OAKTOWN — After an uptick in thefts and break-ins, residents residents are looking into starting a Neighborhood Watch program.

Roughly 20 people attended Wednesday’s town council meeting to voice their concerns, including retired police officers Nancy and Dwight Holbrook.

“We're locking our doors now and we've never before felt the need to do that,” Nancy Holbrook said.

The recent rash of petty crime began about eight weeks ago, residents say. It died down a bit only to ramp up again recently.

“What we're seeing is very unusual for a small town,” Holbrook said. “We just don't have much of that.”

Holbrook encouraged residents to begin looking out for one another and asked that the Sheriff’s Department help in whatever way it could.

“Our biggest concern is that someone's going to get hurt,” Holbrook said. “It can either be a homeowner or the ones breaking in.

“Whoever it is, I don't think they understand the gravity of what is going on,” she said. “People are scared.”

Residents took turns telling their stories of recent theft and vandalism to council members. In response, council president Stan Hobbs arranged for anyone interested in forming a Neighborhood Watch group to meet with Sheriff Mike Morris.

“Nothing is official until the meeting with the sheriff to iron out all the details,” said council member Randy Rinsch.

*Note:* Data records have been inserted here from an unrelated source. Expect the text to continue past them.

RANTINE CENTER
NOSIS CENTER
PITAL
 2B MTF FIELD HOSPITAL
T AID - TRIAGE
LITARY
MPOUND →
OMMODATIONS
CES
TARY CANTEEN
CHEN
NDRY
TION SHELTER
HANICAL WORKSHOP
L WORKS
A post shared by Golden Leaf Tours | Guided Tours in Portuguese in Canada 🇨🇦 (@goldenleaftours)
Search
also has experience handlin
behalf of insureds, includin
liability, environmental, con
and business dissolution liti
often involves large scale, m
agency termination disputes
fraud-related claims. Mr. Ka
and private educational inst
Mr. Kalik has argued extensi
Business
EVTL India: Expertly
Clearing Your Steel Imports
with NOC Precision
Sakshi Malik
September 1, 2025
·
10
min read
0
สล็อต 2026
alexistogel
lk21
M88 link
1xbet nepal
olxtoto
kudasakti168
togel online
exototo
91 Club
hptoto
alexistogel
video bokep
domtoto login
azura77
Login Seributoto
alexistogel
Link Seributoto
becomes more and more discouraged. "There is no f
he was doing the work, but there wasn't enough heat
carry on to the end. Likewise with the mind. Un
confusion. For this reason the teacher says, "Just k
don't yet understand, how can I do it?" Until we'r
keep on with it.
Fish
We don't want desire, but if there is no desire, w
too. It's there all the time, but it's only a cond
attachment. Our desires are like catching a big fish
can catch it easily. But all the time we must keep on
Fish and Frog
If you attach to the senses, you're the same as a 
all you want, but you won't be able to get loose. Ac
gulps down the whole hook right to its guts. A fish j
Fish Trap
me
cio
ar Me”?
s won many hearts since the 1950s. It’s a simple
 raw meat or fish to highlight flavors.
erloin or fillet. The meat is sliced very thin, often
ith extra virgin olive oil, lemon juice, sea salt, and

In the meantime, those who see anything suspicious should reach out to central dispatch at 812-882-1502.

Morris said these crimes are occurring roughly two to three times a week in Oaktown, sometimes that many in a single evening.

“It's never going to go away entirely, but it has picked up, it seems, here in the last couple weeks,” Morris said.

Morris suspects that juveniles are likely behind the recent crimes.

The department has added extra patrols and assigned additional deputies to Oaktown in response.

“We have been trying to stay ahead of this but it's very difficult to do,” Morris said. “It's discouraging to the (residents) of the county because these situations are happening all over, and they require manpower and time.”

He said to get a Neighborhood Watch group up and running would be helpful in reducing crime.

“A Neighborhood Watch is an extension of law enforcement — they are the eyes and ears,” Morris said.